Republika Online edisi: 23 Jan 1999
Di Balik Kisah Lima Pahlawan Bumi (1)
Pengantar: Majalah Time edisi 11 Januari 1999 menurunkan
laporan khusus tentang lima pahlawan bumi. Menurut majalah
internasional itu, kelima tokoh tersebut -- Russel Mittermeier,
Dune Lankard, Mark Plotkin, Emmy Hafild, dan Wangari
Maathai -- patut mendapat penghargaan sebagai Heroes for
The Planet karena aktivitasnya yang luar biasa dalam menjaga
dan mempertahankan keberadaan hutan yang merupakan
''paru-paru'' bumi. Siapa dan bagaimana aktivitas mereka, inilah
kisahnya.
------------- 1. Russel Mittermeier
Seekor kera hitam berayun-ayun di ranting pohon ceiba di hutan
tropis Suriname, Utara Brazil. Kera hitam berwajah merah ini
meloncat-loncat dari satu cabang ke cabang pohon lainnya.
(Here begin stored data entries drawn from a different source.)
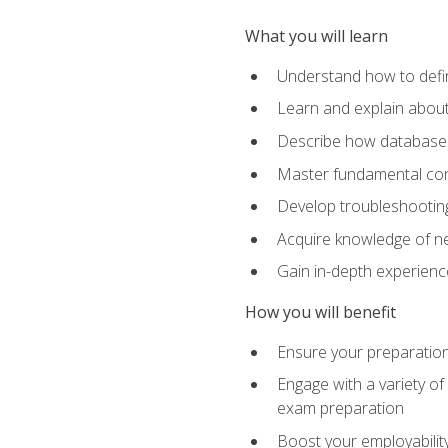
What you will learn
Understand how to defin
Learn and explain about
Describe how databases
Master fundamental conc
Develop troubleshooting 
Acquire knowledge of ne
Gain in-depth experienc
How you will benefit
Ensure your preparatio
Engage with a variety of
exam preparation
Boost your employability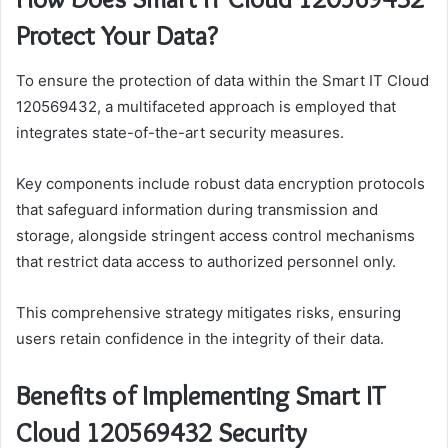
Protect Your Data?
To ensure the protection of data within the Smart IT Cloud
120569432, a multifaceted approach is employed that
integrates state-of-the-art security measures.
Key components include robust data encryption protocols
that safeguard information during transmission and
storage, alongside stringent access control mechanisms
that restrict data access to authorized personnel only.
This comprehensive strategy mitigates risks, ensuring
users retain confidence in the integrity of their data.
Benefits of Implementing Smart IT
Cloud 120569432 Security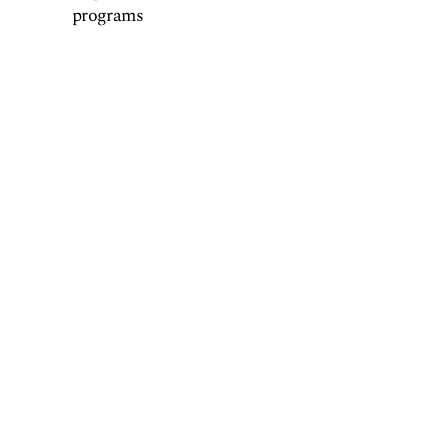
programs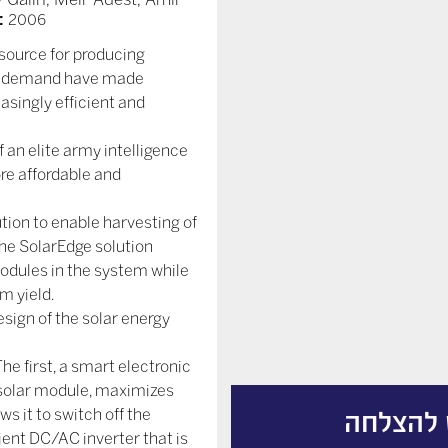
:
2006
 source for producing
bal demand have made
asingly efficient and
f an elite army intelligence
ore affordable and
ion to enable harvesting of
e SolarEdge solution
dules in the system while
m yield.
sign of the solar energy
e first, a smart electronic
e solar module, maximizes
ws it to switch off the
ממירים 
ient DC/AC inverter that is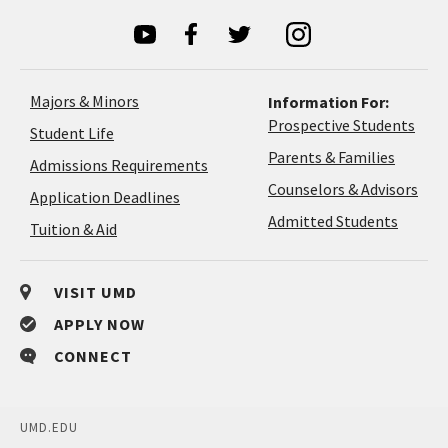
Majors & Minors
Information For:
Prospective Students
Student Life
Parents & Families
Admissions Requirements
Coun
Counselors & Advisors
Application
Application Deadlines
&
Deadlines
Admitted Students
Tuition & Aid
Advi
VISIT UMD
APPLY NOW
CONNECT
UMD.EDU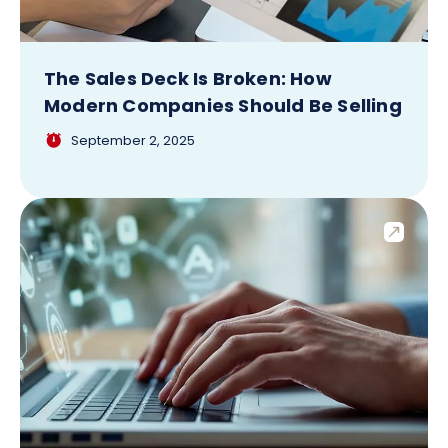
The Sales Deck Is Broken: How
Modern Companies Should Be Selling
September 2, 2025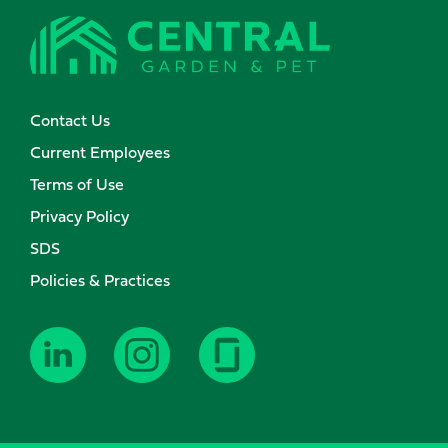
Contact Us
Current Employees
Terms of Use
Privacy Policy
SDS
Policies & Practices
Hamparan kanopi -- tumpukan dedaunan yang saling menyatu di
pucuk hutan tropis -- bagi kera kelelawar ini bagaikana daratan.
Ia bebas berjungkir balik di situ.
Betapa indahnya pemandangan itu. Kera dalam habitatnya yang
asli tengah bermain-main. Sebuah pemandangan yang jauh lebih
indah dibandingkan sekumpulan kera yang tengah bermain-main
di kebun binatang. Bagiku, kata Russel Mittermeier, 49, itulah
kebun binatang (bonbin) yang orisinal. Alamnya asli, binatangnya
asli.
Tapi apa yang terjadi kemudian? Datanglah manusia
''berbudaya'' kepada kita. Kita diajari di bangku kuliah, bahwa
kera hitam itu binatang liar. Hutan tempat hidupnya rimba liar.
Pohon-pohon ceiba yang membentuk kanopi itu pun liar.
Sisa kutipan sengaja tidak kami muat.